BEGIN Data supplied
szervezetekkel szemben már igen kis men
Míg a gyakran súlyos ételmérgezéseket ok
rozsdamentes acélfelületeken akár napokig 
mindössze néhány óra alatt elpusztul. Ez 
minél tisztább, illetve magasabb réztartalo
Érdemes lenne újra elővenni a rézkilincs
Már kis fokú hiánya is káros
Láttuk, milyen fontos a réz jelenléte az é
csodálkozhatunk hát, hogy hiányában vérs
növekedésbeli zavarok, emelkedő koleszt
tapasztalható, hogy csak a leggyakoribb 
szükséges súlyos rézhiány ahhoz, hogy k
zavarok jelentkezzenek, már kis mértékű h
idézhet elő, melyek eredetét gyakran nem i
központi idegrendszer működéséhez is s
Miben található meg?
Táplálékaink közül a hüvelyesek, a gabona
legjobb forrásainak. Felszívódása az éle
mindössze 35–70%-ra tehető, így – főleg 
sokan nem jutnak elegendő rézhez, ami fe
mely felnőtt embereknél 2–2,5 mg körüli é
END Data supplied
Instructions to follow: Give back, word for word, the lines of the records that run from the one holding "Láttuk, milyen fontos a réz jelenléte az é" to the very last.

Solution:
Láttuk, milyen fontos a réz jelenléte az é
csodálkozhatunk hát, hogy hiányában vérs
növekedésbeli zavarok, emelkedő koleszt
tapasztalható, hogy csak a leggyakoribb 
szükséges súlyos rézhiány ahhoz, hogy k
zavarok jelentkezzenek, már kis mértékű h
idézhet elő, melyek eredetét gyakran nem i
központi idegrendszer működéséhez is s
Miben található meg?
Táplálékaink közül a hüvelyesek, a gabona
legjobb forrásainak. Felszívódása az éle
mindössze 35–70%-ra tehető, így – főleg 
sokan nem jutnak elegendő rézhez, ami fe
mely felnőtt embereknél 2–2,5 mg körüli é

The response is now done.